Requirement
What is needed is each line of the data below that holds the string "précisions".

[Stored items from a collection]
○ ○ ○ ○ ○
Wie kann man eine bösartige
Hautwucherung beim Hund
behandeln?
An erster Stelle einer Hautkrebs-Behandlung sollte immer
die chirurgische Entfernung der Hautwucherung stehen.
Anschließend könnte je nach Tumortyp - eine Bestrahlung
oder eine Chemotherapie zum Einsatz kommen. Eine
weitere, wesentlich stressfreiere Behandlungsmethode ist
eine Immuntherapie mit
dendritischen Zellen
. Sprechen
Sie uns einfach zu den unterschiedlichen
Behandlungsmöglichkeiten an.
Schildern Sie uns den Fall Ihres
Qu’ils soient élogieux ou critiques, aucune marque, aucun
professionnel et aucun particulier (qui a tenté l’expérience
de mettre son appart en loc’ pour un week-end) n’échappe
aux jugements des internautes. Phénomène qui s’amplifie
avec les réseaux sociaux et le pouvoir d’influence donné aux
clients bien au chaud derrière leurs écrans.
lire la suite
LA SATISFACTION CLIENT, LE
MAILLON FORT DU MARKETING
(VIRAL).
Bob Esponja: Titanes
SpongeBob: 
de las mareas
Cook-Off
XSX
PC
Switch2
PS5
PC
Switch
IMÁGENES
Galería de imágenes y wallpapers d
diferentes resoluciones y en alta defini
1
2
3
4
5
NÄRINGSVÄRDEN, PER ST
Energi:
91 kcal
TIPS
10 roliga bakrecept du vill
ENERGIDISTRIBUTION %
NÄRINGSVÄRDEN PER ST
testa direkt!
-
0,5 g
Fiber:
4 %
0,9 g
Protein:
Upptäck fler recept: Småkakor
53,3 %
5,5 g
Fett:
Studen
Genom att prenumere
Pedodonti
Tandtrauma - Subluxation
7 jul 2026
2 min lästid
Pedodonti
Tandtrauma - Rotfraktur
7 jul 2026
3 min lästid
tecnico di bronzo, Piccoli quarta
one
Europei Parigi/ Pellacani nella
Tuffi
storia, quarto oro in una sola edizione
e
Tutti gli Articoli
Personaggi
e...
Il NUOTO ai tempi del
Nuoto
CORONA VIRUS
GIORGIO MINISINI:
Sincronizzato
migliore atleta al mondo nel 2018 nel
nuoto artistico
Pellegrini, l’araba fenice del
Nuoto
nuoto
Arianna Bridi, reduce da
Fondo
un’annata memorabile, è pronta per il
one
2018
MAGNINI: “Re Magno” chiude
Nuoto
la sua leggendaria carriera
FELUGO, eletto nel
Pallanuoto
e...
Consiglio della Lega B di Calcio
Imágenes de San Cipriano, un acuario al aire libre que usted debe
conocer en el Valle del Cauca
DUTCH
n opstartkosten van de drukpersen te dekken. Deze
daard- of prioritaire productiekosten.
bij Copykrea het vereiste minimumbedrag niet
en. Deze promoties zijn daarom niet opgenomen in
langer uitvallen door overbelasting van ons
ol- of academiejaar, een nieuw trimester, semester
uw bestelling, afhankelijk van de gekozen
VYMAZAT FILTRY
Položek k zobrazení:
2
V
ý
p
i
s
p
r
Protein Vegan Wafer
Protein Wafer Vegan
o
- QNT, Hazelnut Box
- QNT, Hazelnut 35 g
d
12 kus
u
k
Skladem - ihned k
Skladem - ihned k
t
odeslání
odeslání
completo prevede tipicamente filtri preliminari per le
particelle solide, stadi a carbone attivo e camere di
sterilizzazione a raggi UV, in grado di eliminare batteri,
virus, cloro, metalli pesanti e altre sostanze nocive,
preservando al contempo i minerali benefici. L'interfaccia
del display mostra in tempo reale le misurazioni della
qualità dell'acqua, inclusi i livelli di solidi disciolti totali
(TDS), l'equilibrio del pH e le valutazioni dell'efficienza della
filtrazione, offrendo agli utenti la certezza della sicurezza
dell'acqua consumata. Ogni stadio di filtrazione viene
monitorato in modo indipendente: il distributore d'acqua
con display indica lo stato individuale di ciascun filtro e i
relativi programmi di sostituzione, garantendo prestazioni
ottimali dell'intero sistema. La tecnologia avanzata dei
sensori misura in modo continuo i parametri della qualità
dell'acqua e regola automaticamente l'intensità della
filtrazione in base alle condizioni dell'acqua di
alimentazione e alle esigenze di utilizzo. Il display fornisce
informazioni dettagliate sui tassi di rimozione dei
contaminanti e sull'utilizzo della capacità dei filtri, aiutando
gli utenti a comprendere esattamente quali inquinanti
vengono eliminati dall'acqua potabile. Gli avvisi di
○ ○ ○ ○ ○
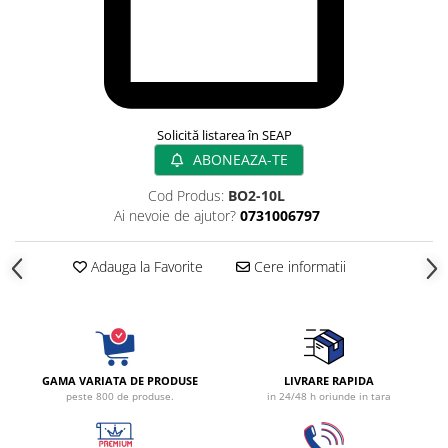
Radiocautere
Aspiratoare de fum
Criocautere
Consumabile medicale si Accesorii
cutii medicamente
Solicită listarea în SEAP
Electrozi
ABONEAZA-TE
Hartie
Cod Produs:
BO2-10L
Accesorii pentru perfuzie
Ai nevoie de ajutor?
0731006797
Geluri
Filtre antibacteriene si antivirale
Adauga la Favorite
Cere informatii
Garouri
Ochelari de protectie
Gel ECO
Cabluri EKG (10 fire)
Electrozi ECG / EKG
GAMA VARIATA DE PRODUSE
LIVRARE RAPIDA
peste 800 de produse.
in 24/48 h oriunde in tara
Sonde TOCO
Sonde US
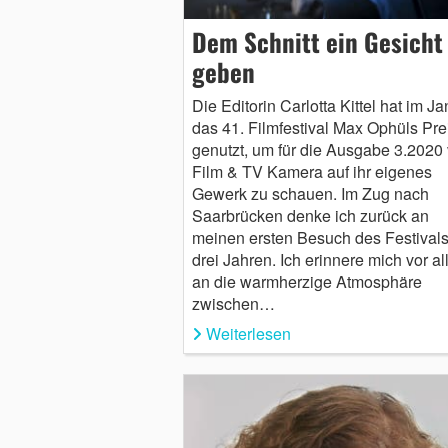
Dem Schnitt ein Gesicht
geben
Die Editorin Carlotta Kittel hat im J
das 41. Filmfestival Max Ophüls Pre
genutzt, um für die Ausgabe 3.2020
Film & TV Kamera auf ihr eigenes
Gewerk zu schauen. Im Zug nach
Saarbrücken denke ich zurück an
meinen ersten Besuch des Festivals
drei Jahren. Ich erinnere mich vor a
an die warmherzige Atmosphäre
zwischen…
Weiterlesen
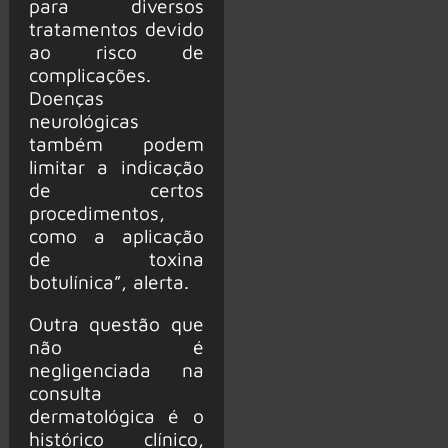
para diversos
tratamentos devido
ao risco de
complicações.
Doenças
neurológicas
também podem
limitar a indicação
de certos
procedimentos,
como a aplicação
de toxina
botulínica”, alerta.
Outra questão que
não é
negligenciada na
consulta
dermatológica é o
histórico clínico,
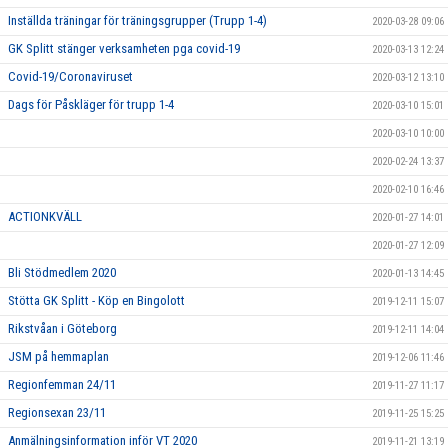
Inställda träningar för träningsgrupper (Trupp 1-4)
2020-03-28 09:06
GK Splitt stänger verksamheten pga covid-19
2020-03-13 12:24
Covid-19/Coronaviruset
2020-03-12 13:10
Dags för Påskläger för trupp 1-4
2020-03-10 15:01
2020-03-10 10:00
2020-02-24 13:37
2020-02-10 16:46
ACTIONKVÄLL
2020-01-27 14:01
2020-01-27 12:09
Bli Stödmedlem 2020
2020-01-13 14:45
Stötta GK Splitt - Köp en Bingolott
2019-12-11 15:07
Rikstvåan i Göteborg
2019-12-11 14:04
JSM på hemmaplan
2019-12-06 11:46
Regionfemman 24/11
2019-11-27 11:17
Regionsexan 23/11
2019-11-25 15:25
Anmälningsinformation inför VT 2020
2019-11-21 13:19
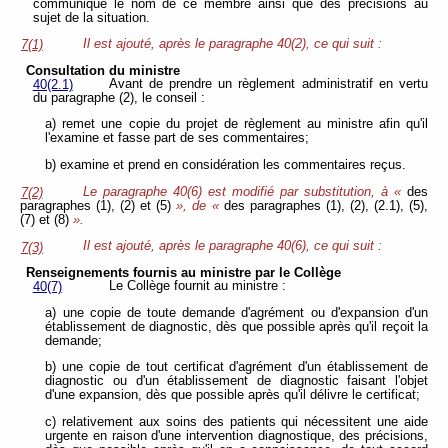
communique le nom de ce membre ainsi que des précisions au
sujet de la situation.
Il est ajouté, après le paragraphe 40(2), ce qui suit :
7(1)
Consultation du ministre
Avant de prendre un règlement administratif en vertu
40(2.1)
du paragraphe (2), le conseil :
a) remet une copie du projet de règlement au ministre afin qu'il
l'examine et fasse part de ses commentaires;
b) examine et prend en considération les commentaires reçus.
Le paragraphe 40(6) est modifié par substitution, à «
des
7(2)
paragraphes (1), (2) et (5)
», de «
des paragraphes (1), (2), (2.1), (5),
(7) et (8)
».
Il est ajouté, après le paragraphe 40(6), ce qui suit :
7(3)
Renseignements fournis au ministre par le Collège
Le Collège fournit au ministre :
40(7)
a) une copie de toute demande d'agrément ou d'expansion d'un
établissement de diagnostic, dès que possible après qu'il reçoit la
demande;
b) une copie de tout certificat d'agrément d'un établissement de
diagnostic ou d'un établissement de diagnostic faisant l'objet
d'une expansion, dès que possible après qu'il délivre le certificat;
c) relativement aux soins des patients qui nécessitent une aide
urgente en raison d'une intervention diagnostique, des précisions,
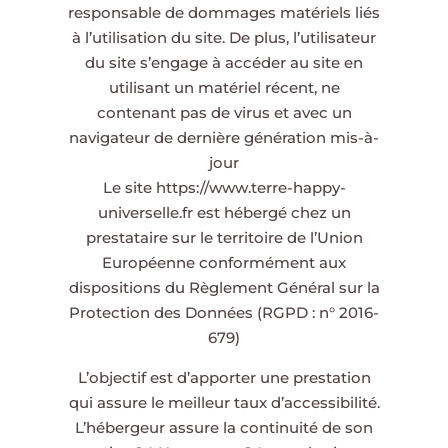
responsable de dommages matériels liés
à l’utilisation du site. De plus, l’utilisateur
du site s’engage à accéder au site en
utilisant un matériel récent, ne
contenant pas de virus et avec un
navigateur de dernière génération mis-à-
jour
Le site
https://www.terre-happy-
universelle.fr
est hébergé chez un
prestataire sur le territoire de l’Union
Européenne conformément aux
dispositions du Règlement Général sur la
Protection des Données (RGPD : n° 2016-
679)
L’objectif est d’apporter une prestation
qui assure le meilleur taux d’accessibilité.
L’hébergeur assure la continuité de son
○ ○ ○ ○ ○
Output for this task
communique le nom de ce membre ainsi que des précisions au
urgente en raison d'une intervention diagnostique, des précisions,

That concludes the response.